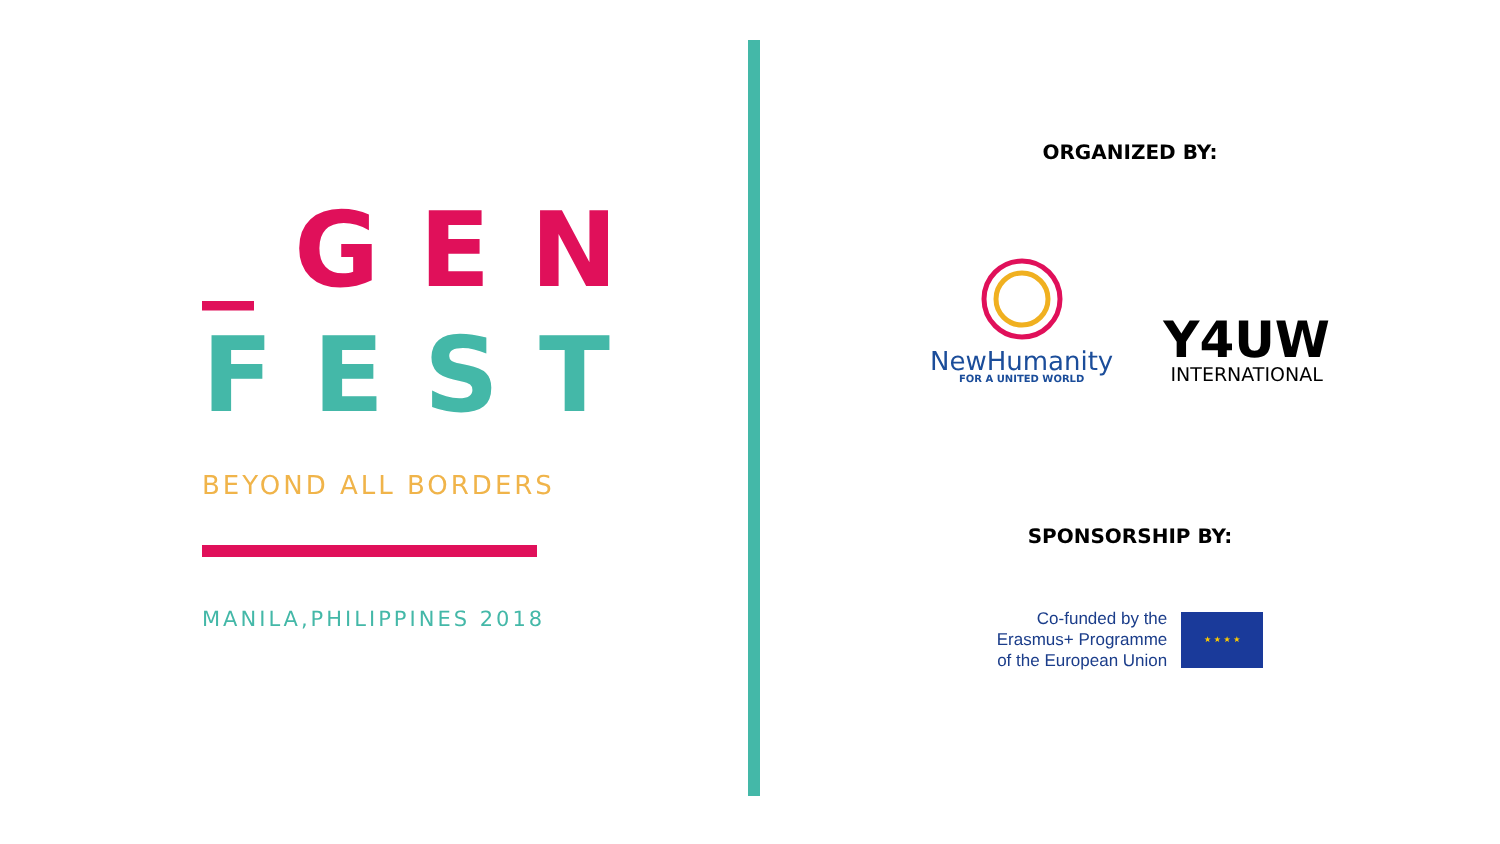_GEN
FEST
BEYOND ALL BORDERS
MANILA,PHILIPPINES 2018
ORGANIZED BY:
NewHumanity
FOR A UNITED WORLD
Y4UW
INTERNATIONAL
SPONSORSHIP BY:
Co-funded by the
Erasmus+ Programme
of the European Union
★ ★ ★ ★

____________________

Repeat the entries word for word and skip the pictures.

→ Reply to the exercise:
_GEN
FEST
BEYOND ALL BORDERS
MANILA,PHILIPPINES 2018
ORGANIZED BY:
NewHumanity
FOR A UNITED WORLD
Y4UW
INTERNATIONAL
SPONSORSHIP BY:
Co-funded by the
Erasmus+ Programme
of the European Union
★ ★ ★ ★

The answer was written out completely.